## REQUIRED WORK
A - Please list every condition that the opening post of the ICMP and SNMP monitoring thread places on collectors in case several of them turn out to be needed.
B - Carry on the ICMP and SNMP monitoring thread from its final line.
** start of QUOTED TEXT **
Discussion:
Large scale ICMP & SNMP monitoring
(too old to reply)
a***@gmail.com
2008-06-05 11:20:06 UTC
Permalink
I am looking for a tool that will be able to monitor network devices
using ICMP and SNMP but on large scale. The scale needed is over 100K
nodes.

Using SNMP I want to poll 3-5 parameters in a 2 minutes cycle. In ICMP
this will be only one parameter selected in this time frame.

As explained the cycle should terminate in this time frame of 1-2
minutes and should not be affected by scale.

I know I can solve the problem with multiple collectors however this
is not my first choice and if that will be the case than I want as
little collectors as possible and they should be integrated and
controlled from a single point and should have one management
platform.

Does any one know of such a solution?
d***@gmail.com
2008-06-07 08:29:36 UTC
Permalink
Post by a***@gmail.com
I am looking for a tool that will be able to monitor network devices
using ICMP and SNMP but on large scale. The scale needed is over 100K
nodes.
Using SNMP I want to poll 3-5 parameters in a 2 minutes cycle. In ICMP
this will be only one parameter selected in this time frame.
** end of QUOTED TEXT **
** start of AVAILABLE DATA **
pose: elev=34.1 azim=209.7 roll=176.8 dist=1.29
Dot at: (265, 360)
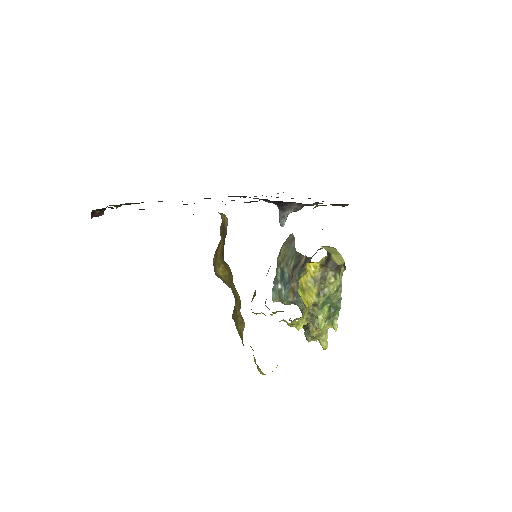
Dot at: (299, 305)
** end of AVAILABLE DATA **
## ANSWERS TO THE PROBLEMS
A -
- As few collectors as possible
- Integrated
- Controlled from a single point
- One management platform

B -
As explained the cycle should terminate in this time frame of 1-2
minutes and should not be affected by scale.
I know I can solve the problem with multiple collectors however this
is not my first choice and if that will be the case than I want as
little collectors as possible and they should be integrated and
controlled from a single point and should have one management
platform.
Does any one know of such a solution?
I also needed a solution like this. I checked all the common platforms
like openview, tivoli (micromuse), & ca Unicenter and they failed with
their scaling capability. Some suggested installing multiple instances
of their product. This made their solution very costly and also
unmanageable as they required multiple computers and a lot of
management.

I also looked at some open sources (whatsup, nagios and others) but
they did not scale to the number of objects I wanted (something close
to the numbers you talked).

I found while searching the web a company named "jilroy software"
www.jilroy.com. Looking at its site, it looks like scale is their
focus. I have not yet tried them but they look very interesting.

try looking there.

d.b
Jerry Wilborn
2008-06-30 19:28:12 UTC
Permalink
I've just recently written something like this that will do basic ICMP
ping and SNMP v1/2c GET/GETNEXT requests. It's written in PHP5 and
I've done dry runs with 2000 devices (10 ICMP packets each, 100 bytes
in the data portion). Time to send out all packets was .4 seconds and
packets are parsed in near-real time. I'd like to work with folks
that are running other large networks (legitimately) and improve the
utility.

What kind of networks are you guys running?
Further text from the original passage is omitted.